Xmas shoppers were trapped in elevator
Sitting in a broken down elevator looking for help, Brian Wood could not understand why the person at the end of the emergency phone had never head of Gibbons Company.
Mr. Wood and his wife, who have been coming to Bermuda for more than 20 years, had been shopping when they got into the elevator in the Gibbons store on Reid Street, along with six other people.
But what should have been a short ride turned into a stifling experience when the elevator stopped, trapping them between floors around 12.30 p.m. on December 19.
And to make matters worse, the emergency number they used to report their situation was to an operator in the US.
In an e-mail to The Royal Gazette, Mr. Wood wrote several calls were made on the intercom — which is connected to Otis Elevator headquarters in the US. Eventually they explained they were not located anywhere in the US and were actually stuck in an elevator approximately 640 miles off North Carolina.
When an engineer finally arrived to help those trapped, he scolded the elevator passengers.
“Eventually an engineer arrived on the elevator roof to immediately berate us for easing a couple of polystyrene panels in order to get some air into the now stifling atmosphere — not the best reaction to our plight,” Mr. Wood noted in his e-mail.
But Tom Unsinn, manager of the Otis Elevator Company in Bermuda, said that the engineer may simply have been stressed by the situation and not intended any offence.
Mr. Unsinn said that the best thing for people stuck in an elevator to do is to stay put.

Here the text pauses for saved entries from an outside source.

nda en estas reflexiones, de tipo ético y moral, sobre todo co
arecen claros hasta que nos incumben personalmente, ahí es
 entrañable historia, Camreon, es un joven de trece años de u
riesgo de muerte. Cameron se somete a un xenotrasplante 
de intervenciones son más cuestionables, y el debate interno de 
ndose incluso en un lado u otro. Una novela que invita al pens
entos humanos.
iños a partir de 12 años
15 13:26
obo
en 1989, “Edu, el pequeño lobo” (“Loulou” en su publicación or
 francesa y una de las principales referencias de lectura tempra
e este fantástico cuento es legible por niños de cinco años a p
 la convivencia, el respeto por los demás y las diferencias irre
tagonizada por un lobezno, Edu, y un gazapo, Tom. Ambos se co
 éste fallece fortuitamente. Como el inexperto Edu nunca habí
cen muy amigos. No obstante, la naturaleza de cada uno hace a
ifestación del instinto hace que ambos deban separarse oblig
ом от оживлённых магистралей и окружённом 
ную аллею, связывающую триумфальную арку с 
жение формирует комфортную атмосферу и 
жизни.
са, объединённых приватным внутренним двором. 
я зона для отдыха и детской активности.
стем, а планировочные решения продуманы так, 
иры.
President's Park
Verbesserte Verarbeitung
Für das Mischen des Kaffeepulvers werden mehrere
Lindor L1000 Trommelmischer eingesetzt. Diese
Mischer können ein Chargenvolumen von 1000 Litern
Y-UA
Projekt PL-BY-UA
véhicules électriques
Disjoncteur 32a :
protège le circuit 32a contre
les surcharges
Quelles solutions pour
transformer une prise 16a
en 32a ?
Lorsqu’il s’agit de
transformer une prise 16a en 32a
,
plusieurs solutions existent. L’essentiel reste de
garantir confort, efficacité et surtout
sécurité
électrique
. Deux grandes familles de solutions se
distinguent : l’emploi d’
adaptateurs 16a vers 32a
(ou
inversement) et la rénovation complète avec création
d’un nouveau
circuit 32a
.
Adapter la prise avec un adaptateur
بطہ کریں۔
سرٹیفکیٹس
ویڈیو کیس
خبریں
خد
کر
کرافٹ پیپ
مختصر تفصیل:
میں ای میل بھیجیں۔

“It is the safest place,” he said. “They should not try and get out because it can make it more difficult for the mechanic who is trying to get to them.
“Obviously we try and treat everyone with courtesy and respect.”
Mr. Unsinn said many of the company’s elevators connect to a 24-hour dispatching service in Connecticut.
The elevator’s location is normally automatically uploaded immediately to the dispatcher’s screen, he explained. But when the building’s owners change phone providers, situations like this one will occur.
“The information has now been updated in all the Gibbons Company elevators, including the colour of the buildings. So, it should not happen again.”
A Gibbons Company spokesperson said that all of the elevators have since been checked.
The elevator incident was not enough to turn long-time visitor Mr. Wood off the Island, however.